Alessio: Ich kann nicht.
Eva: Wie du kannst nicht? Die Leute warten schon.
Alessio: Na, dann sollen sie eben weiter warten.
Eva: Du hast den Text tausendmal einstudiert.
Alessio: Nicht vor ihnen.
(Er schaut zum Vorhang.)
Alessio: Nicht mit diesen Blicken auf mir.
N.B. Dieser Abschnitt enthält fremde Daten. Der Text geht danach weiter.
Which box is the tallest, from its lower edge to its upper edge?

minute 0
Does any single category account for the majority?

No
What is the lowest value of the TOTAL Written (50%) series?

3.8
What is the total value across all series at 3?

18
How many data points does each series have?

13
Eva: Sie erwarten keine Perfektion.
Alessio: Nein. Sie erwarten, dass ich ihnen etwas vorspiele. Dass ich ihnen zeige, was sie sehen wollen.
(Eva wird still.)
Alessio: Ich gehe da hinaus. Ich lächle. Und sie sehen zu und glauben für einen Moment, dass alles anders ist.
Eva: Alessio…
Alessio: Was bringt es, eine bessere Welt darzustellen, wenn draußen niemand etwas verändert?
(Er lacht nervös.)
Alessio: Menschen haben Angst. Dinge passieren. Und wir stehen hier und spielen weiter.
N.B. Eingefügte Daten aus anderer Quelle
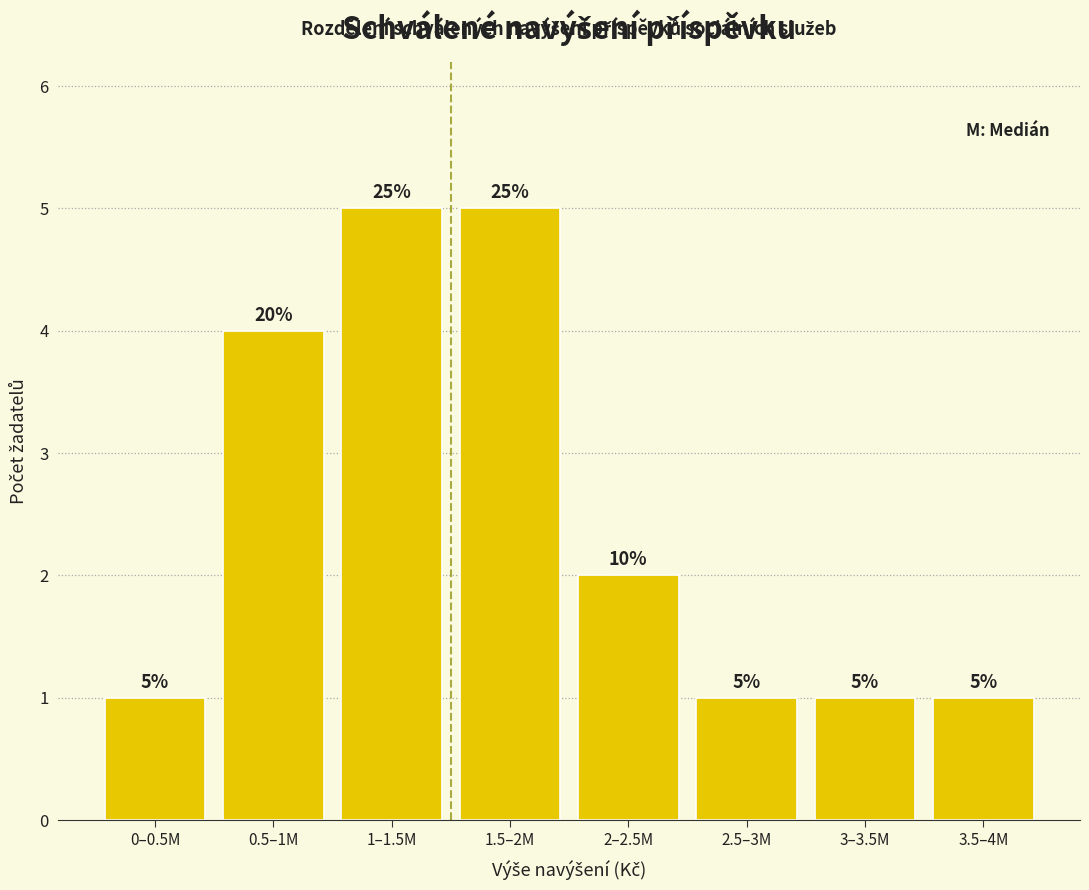

Reading left to right, list all the values displayed in this chart.

0–0.5M=1	0.5–1M=4	1–1.5M=5	1.5–2M=5	2–2.5M=2	2.5–3M=1	3–3.5M=1	3.5–4M=1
(Er schaut zum Ausgang der Bühne.)
Alessio: Der eigentliche Zweck ist vielleicht, dass wir lernen, wegzusehen. Menschen, die für zwei Stunden einfach vergessen.
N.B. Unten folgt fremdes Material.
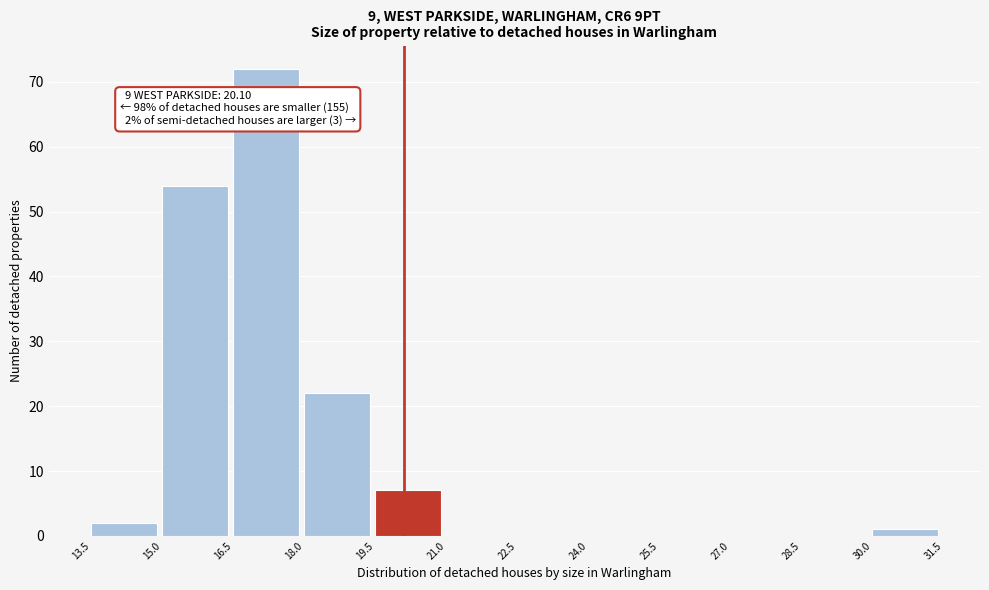

Over which range of the x-axis is the bar tallest?

16.5 to 18.0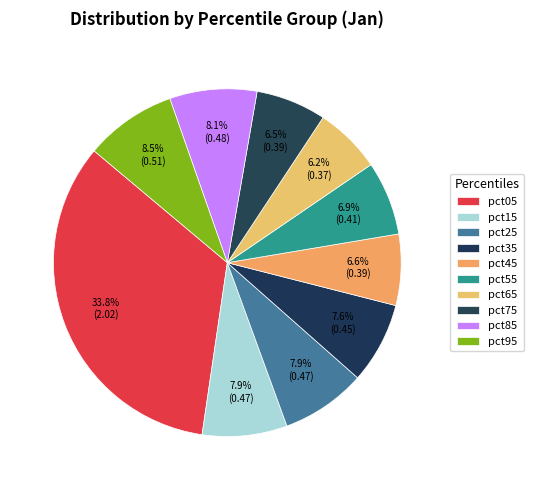

How many segments does this pie chart have?

10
(Stille. Das Publikum wird unruhiger.)
Eva: Du hast Angst.
Alessio: Ja.
(Er schaut auf seine zitternden Hände.)
Alessio: Angst, dass morgen niemand mehr anruft. Dass ich nicht mehr gebraucht werde. Ich habe Angst, dass ich da hinausgehe und merke, dass ich nur Teil davon bin.
Eva: Teil wovon?
(Alessio antwortet nicht.)
(Ein Signal ertönt.)
REGIESTIMME: Auftritt.
(Alessio steht im Licht. Einen Moment lang ist er nur ein Mensch, kein Schauspieler. Er lächelt. Dunkelheit. Trommelwirbel. Beckenschlag. Dann setzt die Musik ein.)
Alessio (als Conférencier, singt):
♬
♫* WILLKOMMEN, BIENVENUE, WELCOME! ♫*.°
FREMDE, ETRANGER, STRANGER.
GLUCKLICH ZU SEHEN, JE SUIS ENCHANTE, ♬
♫*.° HAPPY TO SEE YOU, BLEIBE, RESTE, STAY,
♫*.°
WILLKOMEN, BIENVENUE, WELCOME. IM CABARET, AU CABARET, TO CABARET, *♬
(Gesprochen)
MEINE DAMMEN UND HERREN,
MESDAMES ET MESSIEURS,
LADIES AND GENTLEMEN!
GUTEN ABEND, BON SOIR,
GOOD EVENING! WIE GEHT’S…
COMMENT CA VA? DO YOU FEEL GOOD? (I BET YOU DO)
ICH BIN EUER CONFRENCIER, JE SUIS VOTRE COMPERE
… I AM YOUR HOST!!¹
¹Aus: Cabaret (Musical), Musik: John Kander, Liedtext: Fred Ebb, 1966.